▶ **Provided passage**
In the case of n = 1, the same pattern matches both positive and negative distances ± 1; neither period nor gap have a meaning. The initial phase is,
Therefore,
$${P}_{1}\left(x\right)=\text{rect}\left(\frac{\text{x}}{c}-\frac{1}{2}\right)$$
9
The initial phase and the period of the pulses by Eqs. (4), (5) are,
$${s}_{2}=\text{c}\bullet \left\{\begin{array}{c}\frac{1}{4}, d>0\\ \frac{3}{4}, d<0\end{array}\right.$$
10
$${p}_{2}=\text{c}\bullet \left\{\begin{array}{c}\frac{3}{2}, d>0\\ \frac{1}{2}, d<0\end{array}\right.$$
11
Besides, the gap δ2- at the second negative distance is 0,
$${\delta }_{2}=\left\{\begin{array}{c}c, d>0\\ 0, d<0\end{array}\right.$$
12
i.e., two adjacent pulses of the width c/2 compose a single pulse of the total width c, as shown in Fig. 3(b),
Therefore,
$${P}_{2}\left(x\right)=\left\{\begin{array}{c}rect\left(2\frac{x}{c}-\frac{1}{4}\right)+rect\left(2\frac{x}{c}-\frac{7}{4}\right), d>0\\ rect\left(2\frac{x}{c}-\frac{3}{4}\right)+rect\left(2\frac{x}{c}-\frac{5}{4}\right)\equiv rect\left(\frac{x}{c}-1\right), d<0\end{array}\right.$$
13
.
Two particular cases of VPs with n = 1 and n = 2 are shown in Fig. 3.
Let’s calculate the Fourier transform (FT) of 1D VPs. Note that we use the definition of the Fourier transform without 2π,
$$F\left(k\right)=\underset{-\infty }{\overset{\infty }{\int }}f\left(x\right){e}^{-ikx}dx$$
14
.
Also, recall that FT of a shifted function f(x-s) is the FT of the original function multiplied by the exponential,
$${F}_{s}\left(k\right)={e}^{-iks}F\left(k\right)$$
15
Then, FT of the single pulse Eq. (2) is,
$$F\left(\omega \right)=aw\bullet \text{sinc}\frac{kw}{2}$$
16
where k is the wavenumber, and the unnormalized sinc function is
$$\text{sinc}z=\frac{\text{sin}z}{z}$$
17
In three specific cases, FT is as follows.

▶ **Problem to solve**
Retype the stretch of the pulse-pattern passage from "Let’s calculate the" through "is as follows.".

▶ **Records shown**
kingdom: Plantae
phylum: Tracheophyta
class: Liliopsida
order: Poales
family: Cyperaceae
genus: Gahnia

▶ **Task output**
Let’s calculate the Fourier transform (FT) of 1D VPs. Note that we use the definition of the Fourier transform without 2π,
$$F\left(k\right)=\underset{-\infty }{\overset{\infty }{\int }}f\left(x\right){e}^{-ikx}dx$$
14
.
Also, recall that FT of a shifted function f(x-s) is the FT of the original function multiplied by the exponential,
$${F}_{s}\left(k\right)={e}^{-iks}F\left(k\right)$$
15
Then, FT of the single pulse Eq. (2) is,
$$F\left(\omega \right)=aw\bullet \text{sinc}\frac{kw}{2}$$
16
where k is the wavenumber, and the unnormalized sinc function is
$$\text{sinc}z=\frac{\text{sin}z}{z}$$
17
In three specific cases, FT is as follows.